Po ułamku sekundy ciszy dłonie pianistki skupiają się już na
glazurze strun. Preparowane dźwięki, rezonujące obłoki i cisza, która gra tu na
własnej klawiaturze. Delikatne ruchy i wciąż zaskakujące efekty. Spłoszone
struny zdają się śpiewać, czasami przypominają owadzie szelesty. Temperatura opowiadania
zdecydowanie rośnie. Pojawiają się bardziej agresywne, niekiedy wręcz
post-industrialne frazy. Mechanice tarcia, uderzania i szorowania wciąż towarzyszą
tu ochłapy ciszy, które zwisają z sufitu, niczym sople lodu. Dekonstruowane
dźwięki skaczą wysoko, ale ostatecznie i tak upadają na samo dno narracji.

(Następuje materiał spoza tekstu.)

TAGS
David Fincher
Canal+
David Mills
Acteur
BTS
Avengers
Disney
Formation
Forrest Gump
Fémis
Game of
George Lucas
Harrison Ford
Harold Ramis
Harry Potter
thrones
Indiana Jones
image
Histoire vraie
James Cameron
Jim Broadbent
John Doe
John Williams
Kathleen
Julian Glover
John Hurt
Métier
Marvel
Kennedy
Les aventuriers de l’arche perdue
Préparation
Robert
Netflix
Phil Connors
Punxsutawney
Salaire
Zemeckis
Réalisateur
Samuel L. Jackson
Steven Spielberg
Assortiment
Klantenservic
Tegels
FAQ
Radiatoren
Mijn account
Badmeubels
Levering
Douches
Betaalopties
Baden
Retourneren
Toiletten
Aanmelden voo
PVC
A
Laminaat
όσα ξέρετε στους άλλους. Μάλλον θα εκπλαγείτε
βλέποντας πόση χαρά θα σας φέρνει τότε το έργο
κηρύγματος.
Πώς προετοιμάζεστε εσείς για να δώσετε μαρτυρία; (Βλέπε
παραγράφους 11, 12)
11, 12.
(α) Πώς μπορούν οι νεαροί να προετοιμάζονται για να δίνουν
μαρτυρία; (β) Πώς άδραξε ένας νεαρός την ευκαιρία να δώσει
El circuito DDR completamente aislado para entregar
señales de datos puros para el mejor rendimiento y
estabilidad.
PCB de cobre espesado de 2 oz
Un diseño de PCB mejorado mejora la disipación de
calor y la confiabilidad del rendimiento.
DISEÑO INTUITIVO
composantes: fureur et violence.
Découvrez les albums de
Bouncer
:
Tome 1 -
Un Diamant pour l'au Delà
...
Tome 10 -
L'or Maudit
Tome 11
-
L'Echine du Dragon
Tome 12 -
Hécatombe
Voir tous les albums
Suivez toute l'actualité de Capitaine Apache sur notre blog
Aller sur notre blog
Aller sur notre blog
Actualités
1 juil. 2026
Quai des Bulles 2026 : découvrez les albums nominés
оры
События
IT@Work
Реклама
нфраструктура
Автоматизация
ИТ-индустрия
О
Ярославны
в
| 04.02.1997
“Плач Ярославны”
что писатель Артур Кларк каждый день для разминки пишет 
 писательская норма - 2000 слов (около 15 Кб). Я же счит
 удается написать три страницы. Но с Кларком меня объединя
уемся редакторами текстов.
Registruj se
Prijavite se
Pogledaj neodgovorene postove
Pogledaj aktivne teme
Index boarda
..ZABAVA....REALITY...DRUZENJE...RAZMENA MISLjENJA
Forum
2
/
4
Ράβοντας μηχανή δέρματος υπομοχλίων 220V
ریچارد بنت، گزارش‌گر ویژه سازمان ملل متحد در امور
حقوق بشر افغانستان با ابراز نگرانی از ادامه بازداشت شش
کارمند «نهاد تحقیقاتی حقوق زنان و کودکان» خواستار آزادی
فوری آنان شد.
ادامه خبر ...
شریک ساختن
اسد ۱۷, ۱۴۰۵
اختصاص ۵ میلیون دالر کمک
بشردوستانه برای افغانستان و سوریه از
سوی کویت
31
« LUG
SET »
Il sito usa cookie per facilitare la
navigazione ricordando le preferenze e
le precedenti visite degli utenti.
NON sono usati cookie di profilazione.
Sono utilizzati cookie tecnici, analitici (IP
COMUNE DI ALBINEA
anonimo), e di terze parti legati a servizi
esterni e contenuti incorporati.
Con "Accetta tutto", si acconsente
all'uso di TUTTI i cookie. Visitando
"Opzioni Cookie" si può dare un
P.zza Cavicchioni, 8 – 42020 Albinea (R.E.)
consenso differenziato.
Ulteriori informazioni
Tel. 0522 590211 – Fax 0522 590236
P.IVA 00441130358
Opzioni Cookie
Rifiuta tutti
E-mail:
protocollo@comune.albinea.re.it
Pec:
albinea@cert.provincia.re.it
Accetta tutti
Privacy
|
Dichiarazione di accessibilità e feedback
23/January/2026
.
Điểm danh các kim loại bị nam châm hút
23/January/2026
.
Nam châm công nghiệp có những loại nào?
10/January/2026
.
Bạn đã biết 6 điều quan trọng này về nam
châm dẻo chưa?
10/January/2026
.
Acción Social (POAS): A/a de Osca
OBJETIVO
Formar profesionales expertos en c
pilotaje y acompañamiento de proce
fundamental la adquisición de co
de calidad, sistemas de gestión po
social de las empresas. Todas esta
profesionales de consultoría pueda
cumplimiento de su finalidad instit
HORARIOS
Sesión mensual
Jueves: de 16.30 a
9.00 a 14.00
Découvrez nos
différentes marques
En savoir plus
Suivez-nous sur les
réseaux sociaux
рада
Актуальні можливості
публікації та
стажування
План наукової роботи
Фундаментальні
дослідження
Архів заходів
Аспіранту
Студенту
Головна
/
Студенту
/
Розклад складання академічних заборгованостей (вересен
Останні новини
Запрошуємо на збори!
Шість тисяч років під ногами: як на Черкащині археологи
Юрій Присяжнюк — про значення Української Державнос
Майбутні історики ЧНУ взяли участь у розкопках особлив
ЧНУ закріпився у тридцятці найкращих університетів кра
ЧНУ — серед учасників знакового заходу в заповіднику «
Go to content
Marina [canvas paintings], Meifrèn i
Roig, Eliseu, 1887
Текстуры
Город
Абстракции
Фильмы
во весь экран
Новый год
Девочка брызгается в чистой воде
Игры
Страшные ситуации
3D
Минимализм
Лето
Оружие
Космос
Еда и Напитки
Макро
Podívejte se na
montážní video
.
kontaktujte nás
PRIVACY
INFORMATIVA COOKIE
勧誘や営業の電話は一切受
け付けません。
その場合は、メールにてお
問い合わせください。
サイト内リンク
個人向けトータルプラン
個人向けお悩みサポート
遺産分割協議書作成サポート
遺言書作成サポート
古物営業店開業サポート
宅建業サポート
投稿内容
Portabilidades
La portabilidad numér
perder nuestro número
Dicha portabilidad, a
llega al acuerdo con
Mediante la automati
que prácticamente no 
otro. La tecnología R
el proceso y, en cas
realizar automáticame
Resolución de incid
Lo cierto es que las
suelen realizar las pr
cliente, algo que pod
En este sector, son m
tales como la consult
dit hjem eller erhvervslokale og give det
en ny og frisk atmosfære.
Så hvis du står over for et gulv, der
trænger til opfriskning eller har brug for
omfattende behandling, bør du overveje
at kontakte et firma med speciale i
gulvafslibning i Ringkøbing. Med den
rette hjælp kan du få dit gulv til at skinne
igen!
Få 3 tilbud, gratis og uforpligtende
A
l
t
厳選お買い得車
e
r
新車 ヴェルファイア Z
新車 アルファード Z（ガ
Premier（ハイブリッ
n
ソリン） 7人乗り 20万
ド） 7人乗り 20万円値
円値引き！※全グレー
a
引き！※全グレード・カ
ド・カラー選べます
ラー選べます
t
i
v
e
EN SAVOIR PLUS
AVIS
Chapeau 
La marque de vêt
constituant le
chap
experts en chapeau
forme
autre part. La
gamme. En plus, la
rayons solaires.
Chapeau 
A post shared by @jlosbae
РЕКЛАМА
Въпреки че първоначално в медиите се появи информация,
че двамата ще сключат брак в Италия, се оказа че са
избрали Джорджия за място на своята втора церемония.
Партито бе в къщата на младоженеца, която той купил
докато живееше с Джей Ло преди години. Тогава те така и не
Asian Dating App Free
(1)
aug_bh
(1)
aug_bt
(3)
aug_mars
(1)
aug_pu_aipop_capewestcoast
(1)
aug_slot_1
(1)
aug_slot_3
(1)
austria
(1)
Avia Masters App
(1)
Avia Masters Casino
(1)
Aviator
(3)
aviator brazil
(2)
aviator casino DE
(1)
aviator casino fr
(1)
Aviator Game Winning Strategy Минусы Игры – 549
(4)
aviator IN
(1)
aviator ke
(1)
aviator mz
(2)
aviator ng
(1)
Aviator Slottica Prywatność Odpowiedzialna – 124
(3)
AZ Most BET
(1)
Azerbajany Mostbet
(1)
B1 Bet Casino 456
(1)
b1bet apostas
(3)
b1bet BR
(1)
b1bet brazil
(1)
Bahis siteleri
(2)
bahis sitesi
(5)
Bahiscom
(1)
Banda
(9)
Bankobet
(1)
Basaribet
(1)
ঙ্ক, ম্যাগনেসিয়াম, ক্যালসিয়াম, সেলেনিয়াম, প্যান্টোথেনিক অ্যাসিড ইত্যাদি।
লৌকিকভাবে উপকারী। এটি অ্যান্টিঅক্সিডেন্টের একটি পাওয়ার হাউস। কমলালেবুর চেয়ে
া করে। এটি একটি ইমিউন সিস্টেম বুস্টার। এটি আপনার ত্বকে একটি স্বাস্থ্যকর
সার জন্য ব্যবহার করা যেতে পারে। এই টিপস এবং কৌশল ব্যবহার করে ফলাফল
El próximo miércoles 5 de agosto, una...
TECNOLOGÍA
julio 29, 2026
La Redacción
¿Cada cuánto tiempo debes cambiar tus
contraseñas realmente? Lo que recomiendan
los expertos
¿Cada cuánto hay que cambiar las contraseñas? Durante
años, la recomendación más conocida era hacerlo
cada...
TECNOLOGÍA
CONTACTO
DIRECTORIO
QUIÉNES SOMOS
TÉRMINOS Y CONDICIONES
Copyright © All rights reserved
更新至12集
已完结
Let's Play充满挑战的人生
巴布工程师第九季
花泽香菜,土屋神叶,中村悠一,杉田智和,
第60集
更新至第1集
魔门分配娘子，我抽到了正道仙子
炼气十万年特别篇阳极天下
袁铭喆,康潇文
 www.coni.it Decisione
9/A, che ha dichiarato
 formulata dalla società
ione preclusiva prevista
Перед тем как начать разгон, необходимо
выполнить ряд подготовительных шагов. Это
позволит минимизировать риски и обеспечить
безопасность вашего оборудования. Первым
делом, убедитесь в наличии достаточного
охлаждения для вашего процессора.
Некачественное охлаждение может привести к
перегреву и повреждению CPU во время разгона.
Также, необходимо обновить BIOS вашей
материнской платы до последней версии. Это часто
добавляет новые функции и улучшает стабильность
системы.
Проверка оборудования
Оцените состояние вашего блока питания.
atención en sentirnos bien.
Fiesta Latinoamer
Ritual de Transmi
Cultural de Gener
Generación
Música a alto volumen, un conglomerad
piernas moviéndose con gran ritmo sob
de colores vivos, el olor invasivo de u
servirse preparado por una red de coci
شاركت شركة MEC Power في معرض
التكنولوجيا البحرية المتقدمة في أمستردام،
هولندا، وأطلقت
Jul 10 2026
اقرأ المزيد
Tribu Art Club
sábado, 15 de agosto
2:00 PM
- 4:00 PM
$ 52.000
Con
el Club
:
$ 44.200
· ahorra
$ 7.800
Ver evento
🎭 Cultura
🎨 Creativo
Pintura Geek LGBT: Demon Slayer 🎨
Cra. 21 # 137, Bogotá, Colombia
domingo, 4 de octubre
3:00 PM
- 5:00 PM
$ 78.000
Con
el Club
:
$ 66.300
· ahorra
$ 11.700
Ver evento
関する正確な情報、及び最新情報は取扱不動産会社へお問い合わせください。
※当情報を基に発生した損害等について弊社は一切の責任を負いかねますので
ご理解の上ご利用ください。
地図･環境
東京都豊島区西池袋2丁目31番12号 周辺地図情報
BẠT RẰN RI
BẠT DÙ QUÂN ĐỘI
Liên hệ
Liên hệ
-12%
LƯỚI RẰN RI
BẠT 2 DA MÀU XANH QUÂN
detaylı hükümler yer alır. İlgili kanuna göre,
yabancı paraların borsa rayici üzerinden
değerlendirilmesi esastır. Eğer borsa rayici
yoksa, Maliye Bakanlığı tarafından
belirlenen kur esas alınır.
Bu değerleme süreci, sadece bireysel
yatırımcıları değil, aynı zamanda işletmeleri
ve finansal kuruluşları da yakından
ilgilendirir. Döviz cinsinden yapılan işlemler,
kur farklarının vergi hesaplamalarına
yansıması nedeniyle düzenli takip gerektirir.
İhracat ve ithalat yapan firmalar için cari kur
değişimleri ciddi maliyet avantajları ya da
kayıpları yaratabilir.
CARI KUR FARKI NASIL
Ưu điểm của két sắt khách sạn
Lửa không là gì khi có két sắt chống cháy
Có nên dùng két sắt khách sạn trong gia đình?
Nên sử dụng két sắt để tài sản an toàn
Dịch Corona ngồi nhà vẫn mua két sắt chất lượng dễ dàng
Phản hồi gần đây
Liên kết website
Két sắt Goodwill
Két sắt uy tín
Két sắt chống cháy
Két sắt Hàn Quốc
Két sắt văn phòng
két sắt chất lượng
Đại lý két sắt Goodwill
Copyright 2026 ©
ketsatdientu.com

W trzeciej opowieści dłonie pianistki powracają na czarno-białą
klawiaturę. Ta historia budowana jest suspensem i ukrytą w pudle rezonansowym
melodią. Post-klasyka napotyka tu na niezbadane złoża kreatywności. Narracja ma
swoją dynamikę, ale jednocześnie jest uroczo leniwa. Przypomina śmiech przez
łzy, toczy się z frywolną tanecznością i tłumioną śpiewnością. Pod koniec znów
napotykamy na bardziej masywne zdarzenia, zaczepne, niebezpieczne ruchy rąk
pianistki. O tak, tu każdy musi się mieć na baczności!
Kolejne dźwięki wprost z klawiatury jeszcze intensywniej tulą
się do ciszy. Zdają się płynąć post-barokowym szykiem, równie delikatnie, jak i
precyzyjnie ciosane frazy. Opowieść nabiera molowego koloru, jest gładka jak
jedwab. W piątej części pianistka zaczyna szorować struny. Wokół niej tłoczy
się obłok szumiącego echa. Przypomina lot czmiela, a może pasikonika na
zroszonej porannym deszczem łące. Tajemnica goni tu tajemnicę, a recenzentowi
brakuje obrazu. Chciałby to koniecznie zobaczyć.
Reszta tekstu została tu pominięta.